◆ Study questions:
1. What is the Spanish translation of this sentence from the Time Machine discussion: "Writing over a network is a little different."
2. Can you write what comes next in the forum discussion about Time Machine backups over Airdisk, starting right after its final sentence?

:: Extract ::

I don't have it and haven't used it. Right now, Apple's pages explicitly mention that file shares on Macs running Leopard are supported, meaning that TM is capable of working over a network. It's been pretty widely assumed that Airdisk would be supported too, and I think it may have been mentioned by Apple when the AEBS was announced, although, oddly, right now neither the TM nor the Airdisk pages discuss using Airdisk.

Ahh I see it. "You can designate just about any HFS+ formatted FireWire or USB drive connected to a Mac as a Time Machine backup drive. Time Machine can also back up to another Mac running Leopard with Personal File Sharing, Leopard Server, or Xsan storage devices." ... .the key being "another Mac running Leopard with Personal File Sharing"

So it would proxy the write requests. Writing over a network is a little different. e.g. over CIFS, NFS, etc

I would be curious to see if the Airport Extreme can handle the requests over AFP. I'll post back here after this week is done. Too much work on. :(
 
So it would proxy the write requests. Writing over a network is a little different. e.g. over CIFS, NFS, etc

I think you're very correct, that proxying is very important. This system absolutely needs to have reliable rollback on failure, or else the time machine archive is going to be a random mess of unusable files.

The fact that they want the other Mac to also run Leopard is minorly surprising. Apparently Leopard activates some new tweaks to HFS+ / POSIX that are related to multiple hard links that are not available / going to be available in Tiger.

But my understanding is that Airdisk also proxies the requests -- that it is pretty much an HFS server. Perhaps they just have not finished the porting of the necessary HFS/POSIX-related code to the Airdisk software yet, or made it reliable enough for Time Machine to be practical.
 
I would expect a lot of updates to be coming down the pipe very shortly.

:::
:: Record extracts ::

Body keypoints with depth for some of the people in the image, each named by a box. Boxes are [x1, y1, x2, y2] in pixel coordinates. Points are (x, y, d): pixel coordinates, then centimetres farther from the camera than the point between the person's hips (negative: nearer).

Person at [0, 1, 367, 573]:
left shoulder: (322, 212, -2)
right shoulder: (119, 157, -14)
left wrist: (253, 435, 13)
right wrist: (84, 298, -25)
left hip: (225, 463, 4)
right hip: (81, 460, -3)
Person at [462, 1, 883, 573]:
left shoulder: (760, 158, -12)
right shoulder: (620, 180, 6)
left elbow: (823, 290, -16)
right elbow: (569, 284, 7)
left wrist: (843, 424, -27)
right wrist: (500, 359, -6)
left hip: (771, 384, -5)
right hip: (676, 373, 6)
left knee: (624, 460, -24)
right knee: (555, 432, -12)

:::
:: Record extracts ::

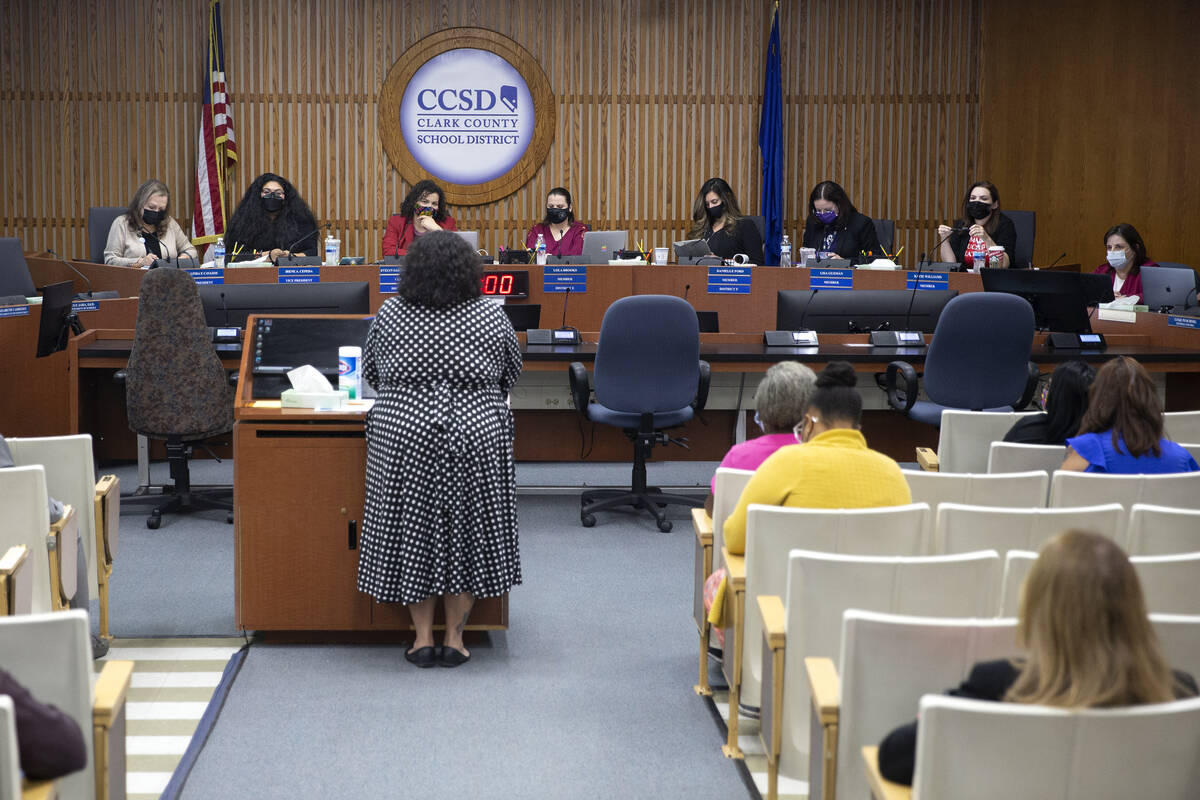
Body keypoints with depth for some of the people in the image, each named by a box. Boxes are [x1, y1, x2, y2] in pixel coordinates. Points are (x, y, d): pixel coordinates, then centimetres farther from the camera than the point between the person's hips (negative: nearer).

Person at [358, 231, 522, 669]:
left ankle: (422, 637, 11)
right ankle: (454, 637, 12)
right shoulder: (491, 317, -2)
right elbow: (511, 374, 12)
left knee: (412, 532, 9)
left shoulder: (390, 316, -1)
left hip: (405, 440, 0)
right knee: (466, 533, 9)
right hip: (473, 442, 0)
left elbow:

:::
:: Record extracts ::

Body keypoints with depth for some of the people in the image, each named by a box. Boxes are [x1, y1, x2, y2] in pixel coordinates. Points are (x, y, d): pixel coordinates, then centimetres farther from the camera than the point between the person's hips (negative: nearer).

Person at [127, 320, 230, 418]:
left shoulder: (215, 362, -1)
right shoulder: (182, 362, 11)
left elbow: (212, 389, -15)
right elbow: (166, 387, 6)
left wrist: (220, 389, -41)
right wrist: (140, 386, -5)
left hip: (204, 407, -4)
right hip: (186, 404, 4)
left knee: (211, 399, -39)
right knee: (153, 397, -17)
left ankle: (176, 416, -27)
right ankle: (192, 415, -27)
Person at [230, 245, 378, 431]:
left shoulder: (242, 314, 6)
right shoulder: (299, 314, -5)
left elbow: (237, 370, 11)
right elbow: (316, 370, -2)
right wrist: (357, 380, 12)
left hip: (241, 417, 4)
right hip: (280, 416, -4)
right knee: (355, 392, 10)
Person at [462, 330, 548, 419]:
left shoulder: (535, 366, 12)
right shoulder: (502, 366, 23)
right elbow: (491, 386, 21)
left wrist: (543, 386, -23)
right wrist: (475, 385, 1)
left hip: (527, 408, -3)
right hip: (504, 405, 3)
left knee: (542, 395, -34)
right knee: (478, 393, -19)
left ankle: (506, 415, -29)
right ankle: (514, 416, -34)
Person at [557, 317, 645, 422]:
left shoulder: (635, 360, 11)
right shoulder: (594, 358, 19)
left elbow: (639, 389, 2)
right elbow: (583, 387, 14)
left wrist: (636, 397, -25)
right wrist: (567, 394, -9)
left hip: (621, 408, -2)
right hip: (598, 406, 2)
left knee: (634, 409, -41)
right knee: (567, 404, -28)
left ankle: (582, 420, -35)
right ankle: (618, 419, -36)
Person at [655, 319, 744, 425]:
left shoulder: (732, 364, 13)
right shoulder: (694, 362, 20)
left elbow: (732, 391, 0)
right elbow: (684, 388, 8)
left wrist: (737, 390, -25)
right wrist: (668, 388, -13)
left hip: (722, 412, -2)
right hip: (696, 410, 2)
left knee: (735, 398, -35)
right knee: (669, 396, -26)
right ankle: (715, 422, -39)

:::

◆ Answers to this exercise:
1. Escribir a través de una red es un poco diferente.

2.
You can set up anything that you want as a TimeMachine volume, even ZFS drives if you have the ZFS Enabler... (From what I hear).

All one would need to do is create a single file on the root of the drive.
The simplest way would be through Terminal...

Mac# touch .com.apple.timemachine.supported

This will create a hidden file for you so that you can avoid having to look at the file whenever you open the drive.

Enjoy!
 
At WWDC, Jobs specifically said that an external USB drive on an Airport Extreme (with either wired or wireless connections) would be compatible with Time Machine.
 
Pick a disk. Any disk.

You can designate just about any HFS+ formatted FireWire or USB drive connected to a Mac as a Time Machine backup drive. Time Machine can also back up to another Mac running Leopard with Personal File Sharing, Leopard Server, or Xsan storage devices.


http://discussions.apple.com/thread.jspa?messageID=5581444


....and for the 3rd time, I tried it to no avail.

There may be a forthcoming firmware update for the AEBS, but its not available now.
 
I don't have it and haven't used it. Right now, Apple's pages explicitly mention that file shares on Macs running Leopard are supported, meaning that TM is capable of working over a network. It's been pretty widely assumed that Airdisk would be supported too, and I think it may have been mentioned by Apple when the AEBS was announced, although, oddly, right now neither the TM nor the Airdisk pages discuss using Airdisk.

TM will not work over Airdisk. It will work with Leopard file sharing, but not Airdisk or Tiger File Sharing. I got this straight from an Apple rep. Supposedly an update will come out to make it work, but not right away.
 
Hmm, I was going to buy an extreme basestation on Friday to go with my new copy of Leopard, guess I'll wait a bit on that one.

Should give the credit card a bit of time to cool down I suppose though!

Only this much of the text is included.